By: Steven P. Kuhn, Esq.
The way custody of children in a divorce or separation is structured ultimately determines how future decisions affecting the children will be made. Custody arrangements impact day-to-day decisions such as what foods to serve, bedtime hours, clothing selection and leisure activities. Custody arrangements can also influence major decisions, visitation and child support.
In New York, “joint custody” does not necessarily imply that time spent with each parent will be equal. In joint custody, one parent is still designated the “primary” residential or custodial parent. The primary residential parent is the one with whom the child will usually spend more than fifty percent of his or her time. While there may be exceptions, the primary residential parent is usually entitled to receive child support payments from the “non-custodial” parent.
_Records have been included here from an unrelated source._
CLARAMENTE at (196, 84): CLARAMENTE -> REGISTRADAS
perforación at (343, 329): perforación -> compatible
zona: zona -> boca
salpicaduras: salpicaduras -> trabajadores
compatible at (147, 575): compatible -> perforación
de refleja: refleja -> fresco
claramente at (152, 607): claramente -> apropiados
The essence of joint custody is that the parents agree to consult with one another on issues pertaining to the health, welfare, education, religious upbringing and recreational activities of the children. These consultations take place in advance, when reasonably possible, so that there is meaningful input and participation by both parents. Very few parents will stipulate that they must agree on all such decisions because this can create stalemates when there are disagreements on particular issues. In the event of such disagreements, financial decisions may often be made by the person with the greater assets or income and non-financial decisions by the primary residential parent. Either parent has the right, however, to petition the court to make a decision that is in the best interests of the child.
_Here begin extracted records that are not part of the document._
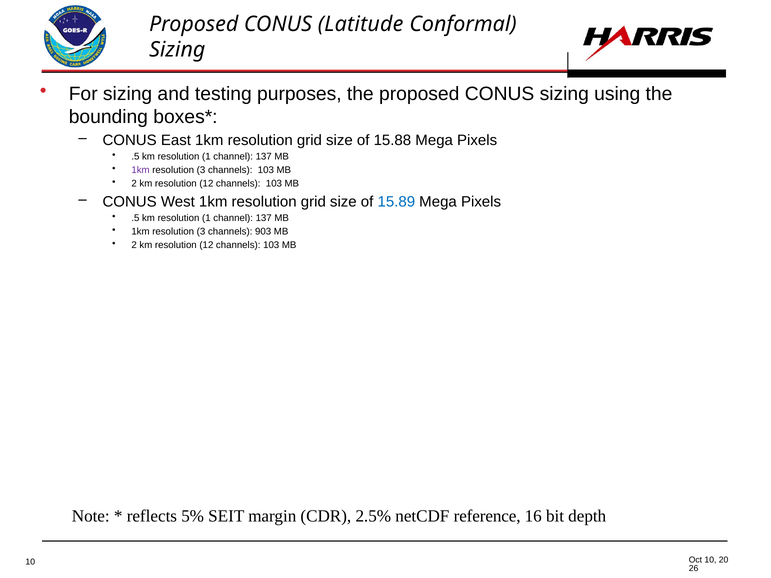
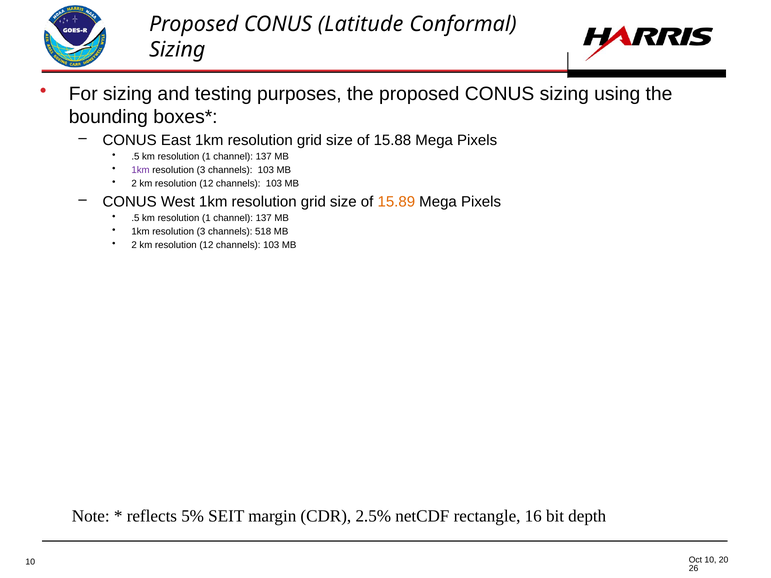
15.89 colour: blue -> orange
903: 903 -> 518
reference: reference -> rectangle
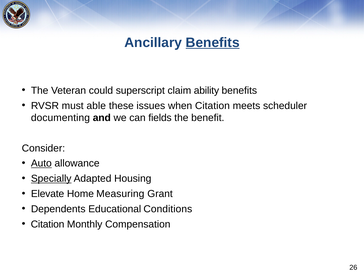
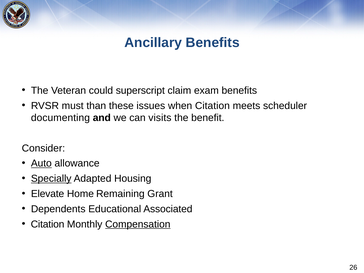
Benefits at (213, 43) underline: present -> none
ability: ability -> exam
able: able -> than
fields: fields -> visits
Measuring: Measuring -> Remaining
Conditions: Conditions -> Associated
Compensation underline: none -> present
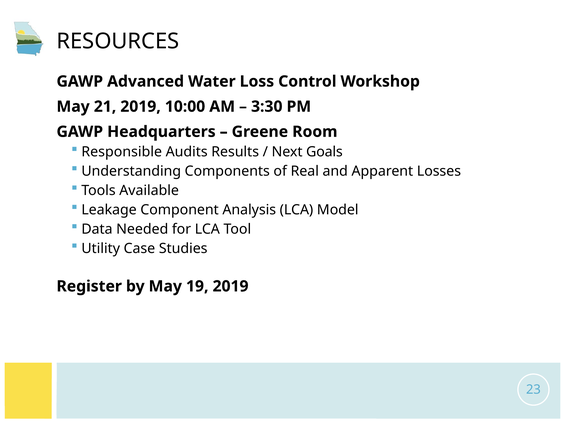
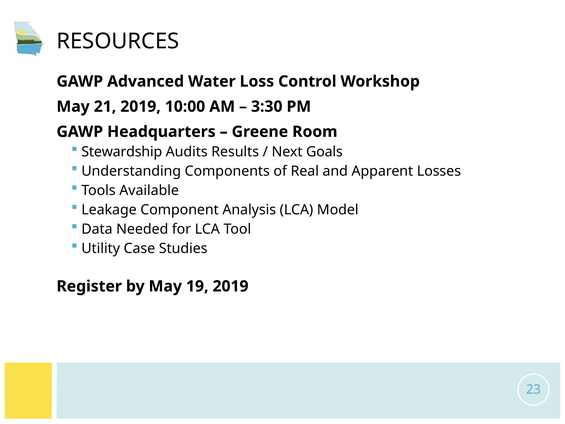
Responsible: Responsible -> Stewardship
Sole custody is sometimes the only solution for parents who are unable to communicate with each other, treat each other with respect or have completely different values and goals for their children. Parents who cannot overcome their own matrimonial acrimony and collectively decide that they are going to move forward and consult with one another on major impacting decisions should request sole custody. In situations where one parent is completely irresponsible or has caused the child psychological harm, sole custody may also be appropriate.
Sole custody does not extinguish the rights of regularly scheduled visitation by the non-custodial parent. In both joint and sole custody, the non-custodial parent is entitled to visitation, unless the court determines otherwise. Even where a parent has sole custody, the court may require that the custodial parent inform the non-custodial parent of decisions that have been made. The difference is that in this type of custody arrangement the sole custodial parent is empowered to make decisions without consultation with the non-custodial parent.
Parents in the midst of a divorce should assess whether they will be able to maintain a civil and respectful relationship with their soon to be former spouse and thus utilize their combined wisdom to make determinations in the best interests of the children. Parents who can accomplish this are helping their children overcome the stress of divorce and establishing the foundation for sound parental decision-making.